GIVEN RECORDS Block Start

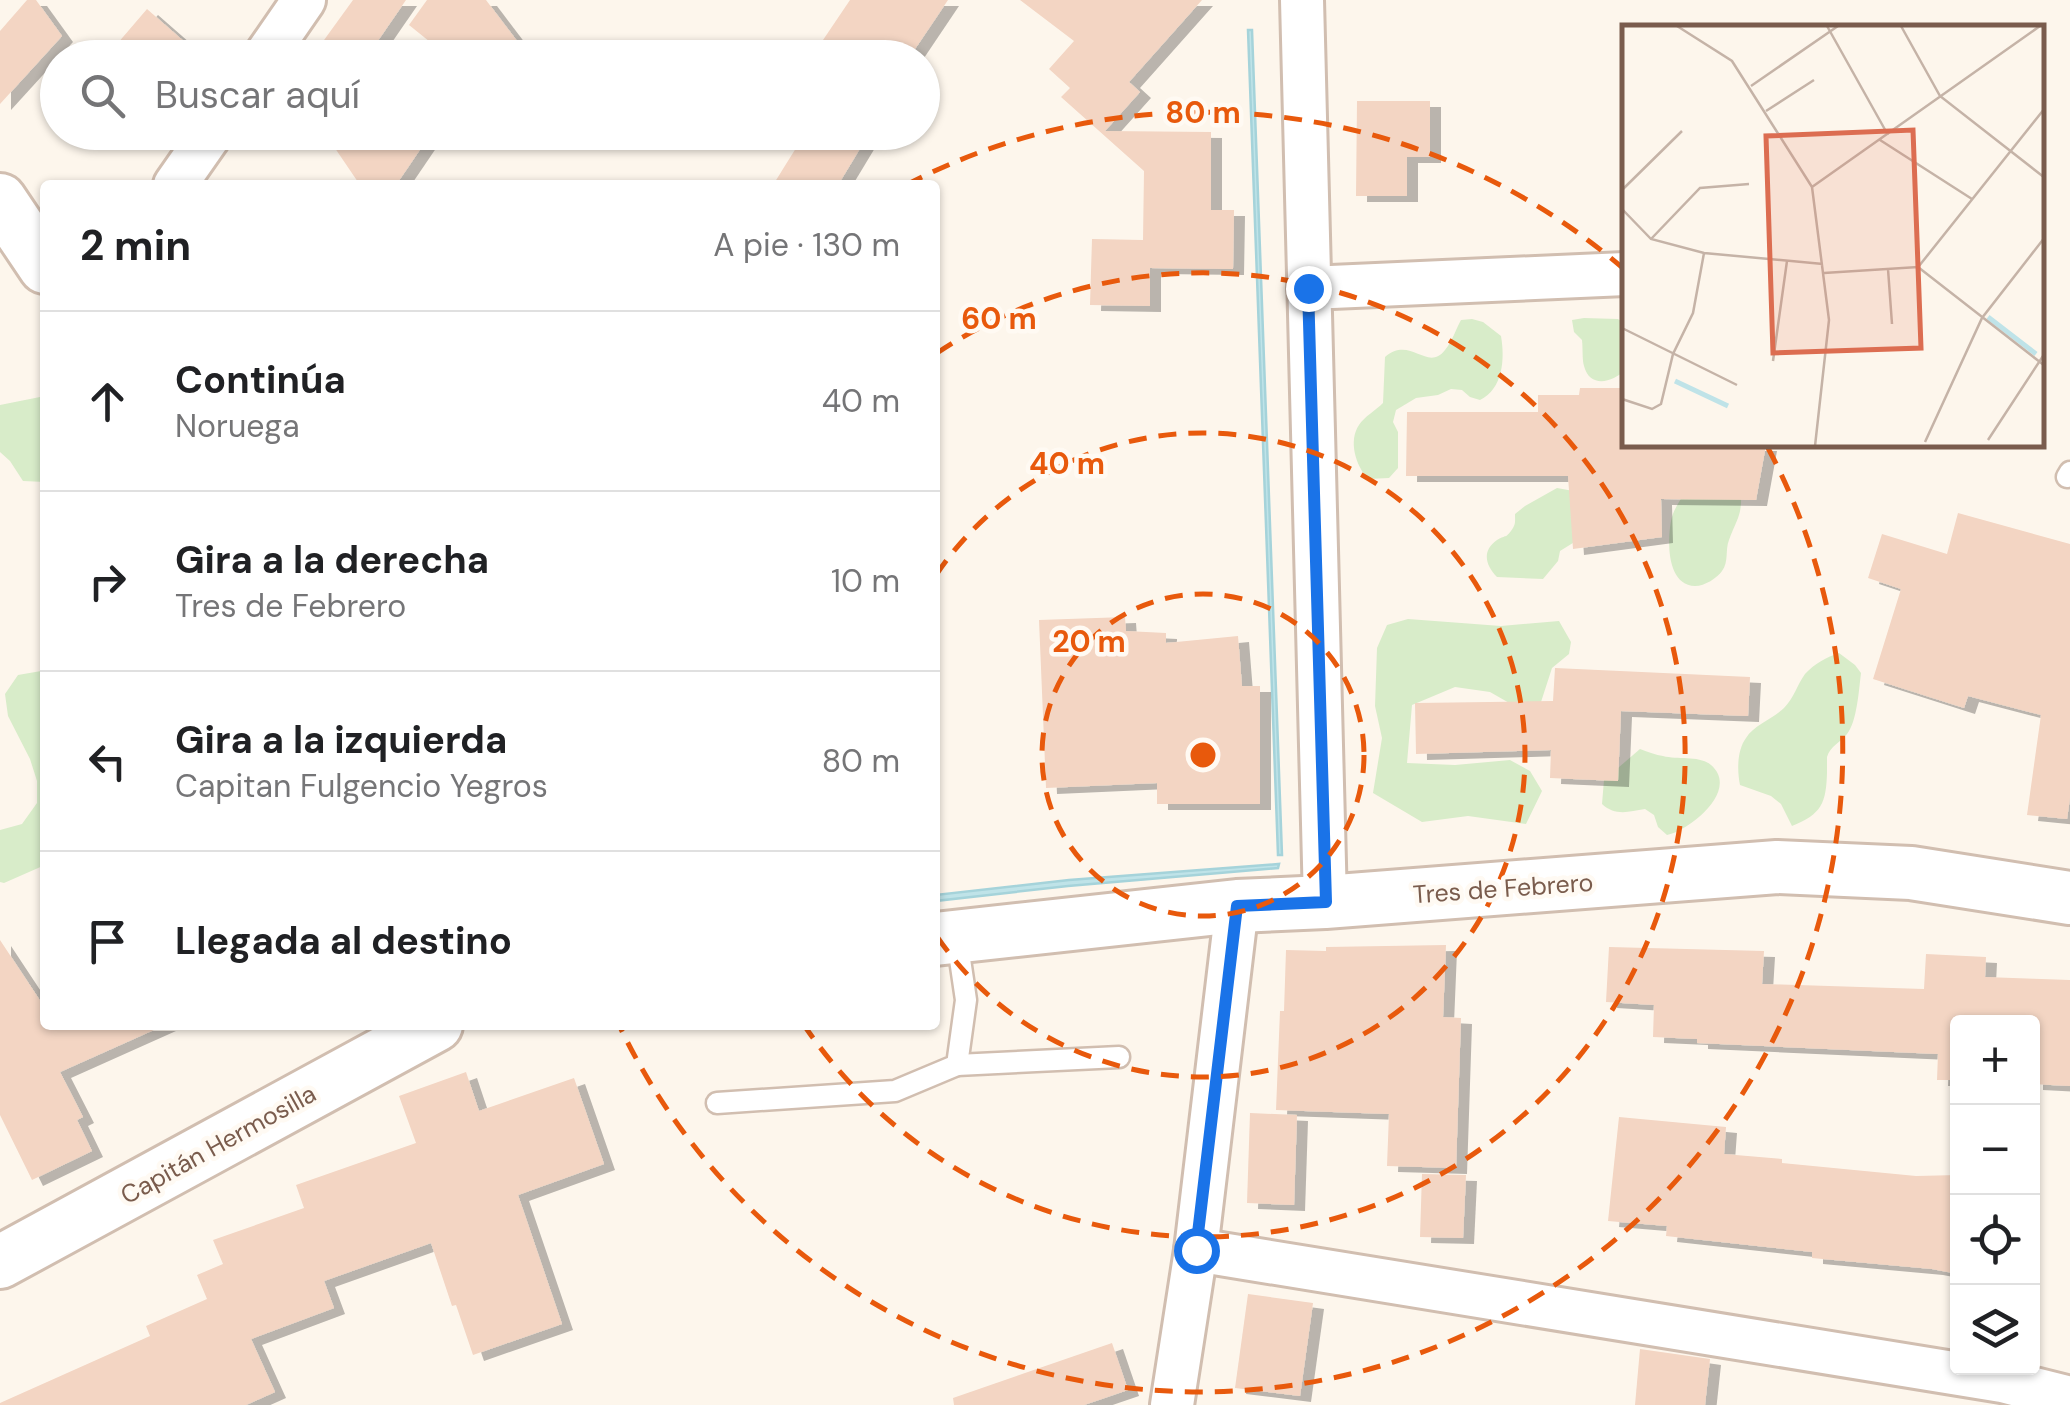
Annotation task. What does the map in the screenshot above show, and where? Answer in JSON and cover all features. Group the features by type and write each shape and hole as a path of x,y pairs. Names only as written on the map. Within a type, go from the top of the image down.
{"street":[{"path":"276,40 304,0"},
{"path":"1302,0 1326,902"},
{"path":"178,180 199,150"},
{"path":"0,200 25,258"},
{"path":"1308,288 1622,274"},
{"name":"Tres de Febrero","path":"946,938 1237,906 1777,866 1911,873 2070,898"},
{"path":"1172,1405 1196,1250 1237,906"},
{"name":"Capitán Hermosilla","path":"0,1262 427,1030"},
{"path":"1196,1250 1999,1393 2070,1398"}],"lane":[{"path":"946,938 966,1000 957,1065"},
{"path":"717,1103 896,1091 957,1065 1120,1057"}],"green space":[{"path":"1472,319 1501,336 1502,363 1494,389 1480,400 1451,389 1416,398 1396,410 1393,422 1398,432 1398,468 1389,478 1368,479 1357,460 1354,438 1361,422 1383,403 1385,357 1403,350 1425,357 1438,356 1450,343 1461,320"},
{"path":"1572,320 1622,322 1622,372 1602,381 1591,378 1583,363 1582,340 1574,332"},
{"path":"40,397 40,482 23,481 0,452 0,405"},
{"path":"1741,487 1740,510 1724,567 1707,583 1686,584 1674,571 1669,551 1671,521 1677,506 1685,492"},
{"path":"1557,488 1579,492 1589,533 1560,551 1558,561 1543,579 1497,577 1488,563 1492,544 1511,531 1515,514"},
{"path":"1408,619 1501,626 1559,621 1571,642 1569,654 1552,668 1541,702 1518,708 1490,692 1455,687 1412,705 1407,763 1455,765 1510,760 1530,771 1542,791 1526,824 1468,816 1422,822 1373,793 1382,738 1375,706 1377,648 1387,625"},
{"path":"1839,653 1861,673 1853,722 1828,753 1820,806 1810,817 1792,826 1781,804 1771,796 1740,785 1741,748 1749,733 1787,704 1809,670"},
{"path":"40,671 40,867 4,883 0,882 0,830 22,824 37,803 37,781 30,759 8,716 5,694 18,675"},
{"path":"1640,749 1701,760 1718,775 1716,797 1699,817 1677,832 1667,835 1645,809 1617,812 1602,804 1604,780"}],"water":[{"path":"1248,30 1252,30 1282,855 1278,855"},
{"path":"1279,864 1278,868 940,900 940,894"}],"building":[{"path":"27,0 36,0 62,36 58,40 40,40 40,60 0,104 0,31"},
{"path":"353,0 406,0 378,40 324,40"},
{"path":"427,0 486,0 516,40 428,40 409,25"},
{"path":"850,0 948,0 921,40 823,40"},
{"path":"1020,0 1202,0 1129,82 1140,92 1105,131 1211,132 1211,210 1234,210 1233,269 1150,268 1150,306 1090,305 1092,239 1143,240 1144,171 1061,97 1070,88 1049,69 1074,41"},
{"path":"147,9 182,40 120,40"},
{"path":"1357,101 1430,101 1430,157 1407,157 1407,196 1356,196"},
{"path":"336,150 420,150 399,180 357,180"},
{"path":"795,150 859,150 841,180 776,180"},
{"path":"1580,388 1622,388 1622,448 1765,448 1756,500 1661,499 1662,537 1573,549 1568,476 1406,476 1407,412 1538,412 1538,395 1579,395"},
{"path":"1958,513 2070,544 2067,819 2027,815 2041,715 1968,696 1964,708 1873,679 1901,589 1868,578 1882,534 1947,554"},
{"path":"1125,617 1126,631 1166,633 1166,643 1238,636 1242,686 1260,686 1260,804 1157,804 1157,783 1046,788 1039,620"},
{"path":"1555,668 1750,677 1748,716 1621,711 1618,781 1550,778 1551,750 1416,754 1415,703 1553,701"},
{"path":"0,940 40,1000 40,1030 154,1030 60,1072 83,1117 77,1120 92,1151 32,1180 0,1115"},
{"path":"1446,945 1443,1017 1461,1018 1456,1168 1387,1166 1389,1114 1276,1110 1286,950"},
{"path":"1609,947 1764,951 1762,984 1924,989 1926,954 1986,957 1985,977 2070,980 2070,1086 2040,1084 2040,1015 1950,1015 1950,1080 1937,1080 1938,1054 1697,1043 1697,1039 1653,1037 1654,1005 1606,1002"},
{"path":"466,1072 479,1111 574,1078 604,1164 518,1195 562,1324 473,1355 431,1243 324,1281 334,1308 251,1339 275,1392 246,1405 0,1405 150,1336 146,1326 207,1299 197,1275 223,1264 213,1240 304,1208 296,1185 416,1143 399,1096"},
{"path":"1250,1113 1297,1115 1294,1205 1247,1203"},
{"path":"1619,1117 1726,1127 1724,1154 1916,1176 1950,1175 1950,1272 1812,1258 1812,1252 1666,1236 1667,1226 1608,1221"},
{"path":"1422,1174 1466,1175 1463,1238 1420,1237"},
{"path":"1248,1294 1313,1303 1300,1396 1235,1388"},
{"path":"1112,1343 1128,1390 1084,1405 954,1405 953,1398"},
{"path":"1640,1349 1710,1359 1705,1405 1635,1405"}],"route":[{"path":"1196,1250 1237,906 1326,902 1308,288"}]}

GIVEN RECORDS Block End

## ASSIGNED TASK
Without the pictures, give every line of the data again, exactly as written.

## SOLVED PROBLEM
Annotation task. What does the map in the screenshot above show, and where? Answer in JSON and cover all features. Group the features by type and write each shape and hole as a path of x,y pairs. Names only as written on the map. Within a type, go from the top of the image down.
{"street":[{"path":"276,40 304,0"},
{"path":"1302,0 1326,902"},
{"path":"178,180 199,150"},
{"path":"0,200 25,258"},
{"path":"1308,288 1622,274"},
{"name":"Tres de Febrero","path":"946,938 1237,906 1777,866 1911,873 2070,898"},
{"path":"1172,1405 1196,1250 1237,906"},
{"name":"Capitán Hermosilla","path":"0,1262 427,1030"},
{"path":"1196,1250 1999,1393 2070,1398"}],"lane":[{"path":"946,938 966,1000 957,1065"},
{"path":"717,1103 896,1091 957,1065 1120,1057"}],"green space":[{"path":"1472,319 1501,336 1502,363 1494,389 1480,400 1451,389 1416,398 1396,410 1393,422 1398,432 1398,468 1389,478 1368,479 1357,460 1354,438 1361,422 1383,403 1385,357 1403,350 1425,357 1438,356 1450,343 1461,320"},
{"path":"1572,320 1622,322 1622,372 1602,381 1591,378 1583,363 1582,340 1574,332"},
{"path":"40,397 40,482 23,481 0,452 0,405"},
{"path":"1741,487 1740,510 1724,567 1707,583 1686,584 1674,571 1669,551 1671,521 1677,506 1685,492"},
{"path":"1557,488 1579,492 1589,533 1560,551 1558,561 1543,579 1497,577 1488,563 1492,544 1511,531 1515,514"},
{"path":"1408,619 1501,626 1559,621 1571,642 1569,654 1552,668 1541,702 1518,708 1490,692 1455,687 1412,705 1407,763 1455,765 1510,760 1530,771 1542,791 1526,824 1468,816 1422,822 1373,793 1382,738 1375,706 1377,648 1387,625"},
{"path":"1839,653 1861,673 1853,722 1828,753 1820,806 1810,817 1792,826 1781,804 1771,796 1740,785 1741,748 1749,733 1787,704 1809,670"},
{"path":"40,671 40,867 4,883 0,882 0,830 22,824 37,803 37,781 30,759 8,716 5,694 18,675"},
{"path":"1640,749 1701,760 1718,775 1716,797 1699,817 1677,832 1667,835 1645,809 1617,812 1602,804 1604,780"}],"water":[{"path":"1248,30 1252,30 1282,855 1278,855"},
{"path":"1279,864 1278,868 940,900 940,894"}],"building":[{"path":"27,0 36,0 62,36 58,40 40,40 40,60 0,104 0,31"},
{"path":"353,0 406,0 378,40 324,40"},
{"path":"427,0 486,0 516,40 428,40 409,25"},
{"path":"850,0 948,0 921,40 823,40"},
{"path":"1020,0 1202,0 1129,82 1140,92 1105,131 1211,132 1211,210 1234,210 1233,269 1150,268 1150,306 1090,305 1092,239 1143,240 1144,171 1061,97 1070,88 1049,69 1074,41"},
{"path":"147,9 182,40 120,40"},
{"path":"1357,101 1430,101 1430,157 1407,157 1407,196 1356,196"},
{"path":"336,150 420,150 399,180 357,180"},
{"path":"795,150 859,150 841,180 776,180"},
{"path":"1580,388 1622,388 1622,448 1765,448 1756,500 1661,499 1662,537 1573,549 1568,476 1406,476 1407,412 1538,412 1538,395 1579,395"},
{"path":"1958,513 2070,544 2067,819 2027,815 2041,715 1968,696 1964,708 1873,679 1901,589 1868,578 1882,534 1947,554"},
{"path":"1125,617 1126,631 1166,633 1166,643 1238,636 1242,686 1260,686 1260,804 1157,804 1157,783 1046,788 1039,620"},
{"path":"1555,668 1750,677 1748,716 1621,711 1618,781 1550,778 1551,750 1416,754 1415,703 1553,701"},
{"path":"0,940 40,1000 40,1030 154,1030 60,1072 83,1117 77,1120 92,1151 32,1180 0,1115"},
{"path":"1446,945 1443,1017 1461,1018 1456,1168 1387,1166 1389,1114 1276,1110 1286,950"},
{"path":"1609,947 1764,951 1762,984 1924,989 1926,954 1986,957 1985,977 2070,980 2070,1086 2040,1084 2040,1015 1950,1015 1950,1080 1937,1080 1938,1054 1697,1043 1697,1039 1653,1037 1654,1005 1606,1002"},
{"path":"466,1072 479,1111 574,1078 604,1164 518,1195 562,1324 473,1355 431,1243 324,1281 334,1308 251,1339 275,1392 246,1405 0,1405 150,1336 146,1326 207,1299 197,1275 223,1264 213,1240 304,1208 296,1185 416,1143 399,1096"},
{"path":"1250,1113 1297,1115 1294,1205 1247,1203"},
{"path":"1619,1117 1726,1127 1724,1154 1916,1176 1950,1175 1950,1272 1812,1258 1812,1252 1666,1236 1667,1226 1608,1221"},
{"path":"1422,1174 1466,1175 1463,1238 1420,1237"},
{"path":"1248,1294 1313,1303 1300,1396 1235,1388"},
{"path":"1112,1343 1128,1390 1084,1405 954,1405 953,1398"},
{"path":"1640,1349 1710,1359 1705,1405 1635,1405"}],"route":[{"path":"1196,1250 1237,906 1326,902 1308,288"}]}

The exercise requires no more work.